By Randy Tucker
Enquirer staff writer
Federated Department Stores on Wednesday delivered disappointing second-quarter earnings, dragged down by a one-time charge of $59 million related to the company's repurchase of $273 million of its long-term debt.
The Cincinnati-based parent of Bloomingdale's, Macy's and Lazarus-Macy's posted earnings of $78 million, or 43 cents a share for the quarter, compared with $120 million, or 64 cents a share, in the same period a year ago.
Analysts on average expected 46 cents per share.
But Federated said its profits would have been 63 cents a share without the charge - slightly ahead of the company's prior guidance of 57 cents to 62 cents a share.
Despite the setback, Federated officials said they're confident that second-half sales will meet expectations of 1.5 percent to 3 percent growth, and the company has even raised profit forecasts for the full year by 10 cents to $3.70 to $3.80 a share.
Federated shares closed Wednesday down $1.52, about 3 percent, at $44.50.
"We're feeling good about the fall fashion," Karen Hoguet, Federated's chief financial officer, said in conference call with analysts. "We think the customer will continue to perform well."
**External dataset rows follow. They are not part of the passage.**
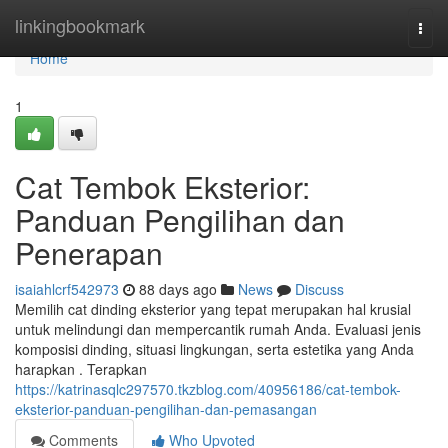
Home
linkingbookmark
Togg
navi
Home
1
Cat Tembok Eksterior:
Panduan Pengilihan dan
Penerapan
isaiahlcrf542973
88 days ago
News
Discuss
Memilih cat dinding eksterior yang tepat merupakan hal krusial
untuk melindungi dan mempercantik rumah Anda. Evaluasi jenis
komposisi dinding, situasi lingkungan, serta estetika yang Anda
harapkan . Terapkan
https://katrinasqlc297570.tkzblog.com/40956186/cat-tembok-
eksterior-panduan-pengilihan-dan-pemasangan
Comments
Who Upvoted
Total sales in the second quarter rose 3.3 percent to $3.5 billion from $3.4 billion last year.
Sales at stores open at least a year also rose 3.3 percent.
One analyst said he sees little reason for concern.
"Outside of the debt retirement, Federated's second-quarter results also reflected a number of one-time items related to the centralization of its Home Store business and store closings," said Jeff Stinson, who follows Federated for Midwest Research.